Cinta pada ilmu adalah modal utama dalam hidup ini. Silahkan saja bayangkan bagaimana jadinya dunia ini jika para ilmuwan tidak ada sejak dahulu. Karena bertahannya alam ini hingga detik ini adalah dengan ilmu. Maka, abah gaos pada awalnya pada saat pertemuan pertamanya dengan abah anom adalah bukan didasari oleh keinginan apapun tetapi memang atas dasar kecintaan pada ilmu yang belum didapatkannya di pesantren tempat beliau belajar.

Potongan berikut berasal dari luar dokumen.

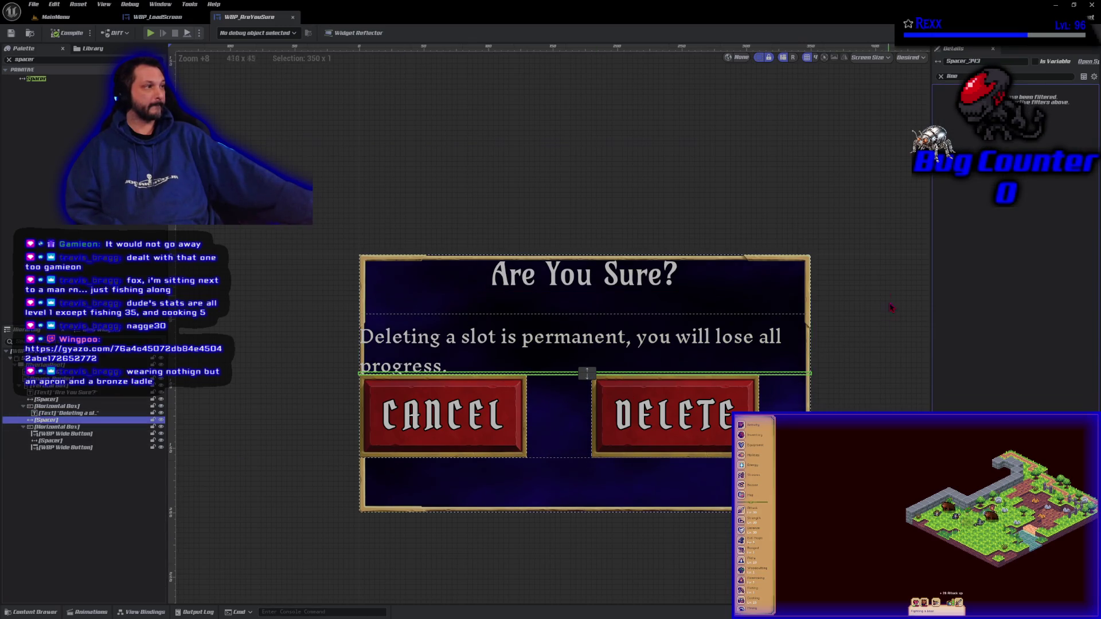
{"action": "left_click", "coordinate": [942, 77]}
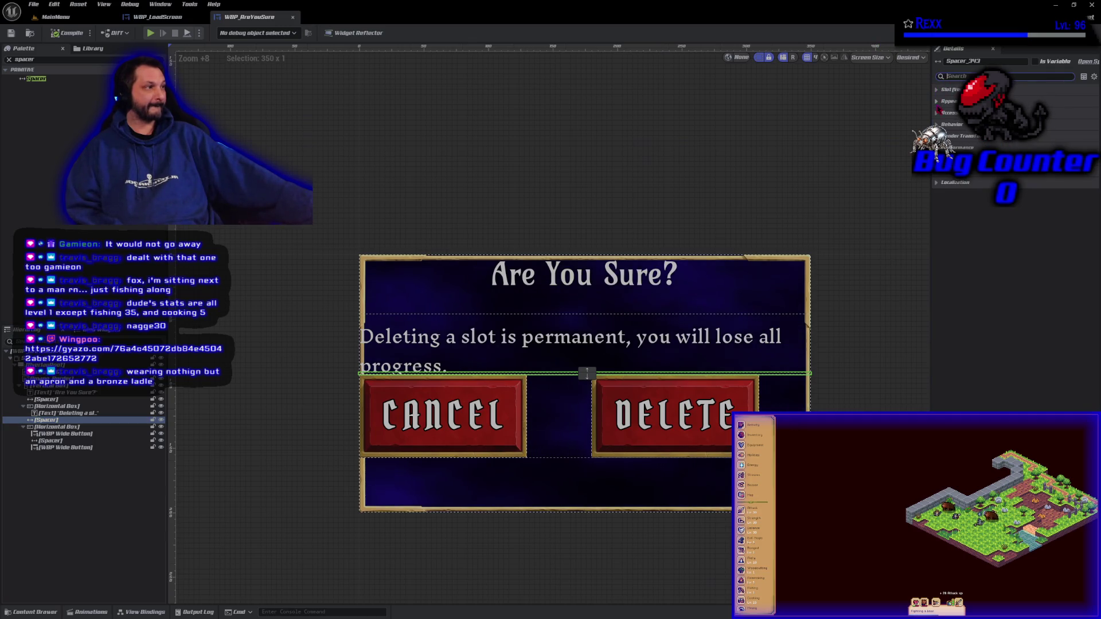
{"action": "left_click", "coordinate": [97, 420]}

Setelah cinta ilmu, beliau pun terus berkembang wawasannya melalui pembelajaran-pembelajaran dari abah anom secara langsung maupun tidak langsung, melalui penelaahan mandiri maupun dialog dengan abah anom, tentang ke-tasawuf-an dan ke-tqn-an. Sering sekali beliau dipinjamkan kitab rujukan oleh abah anom untuk dikaji dan dikaji. Diantaranya kitab-kitab yang dijadikan rujukan miftahusudur.

Setelah pembelajaran, apapun yang ada didalam rujukan-rujukan tersebut ternyata langsung diterapkan oleh beliau dalam kehidupan sehari-hari. Penerapannya ini yang luar biasa karena bukan sekedar penerapan biasa tetapi penerapan yang memang didasari komitmen atau tidak bergeser dari ajaran-ajaran yang diberikan oleh abah anom. Sehingga abah gaos adalah seorang murid yang memang mampu memodel abah anom kira-kira hingga 80%nya.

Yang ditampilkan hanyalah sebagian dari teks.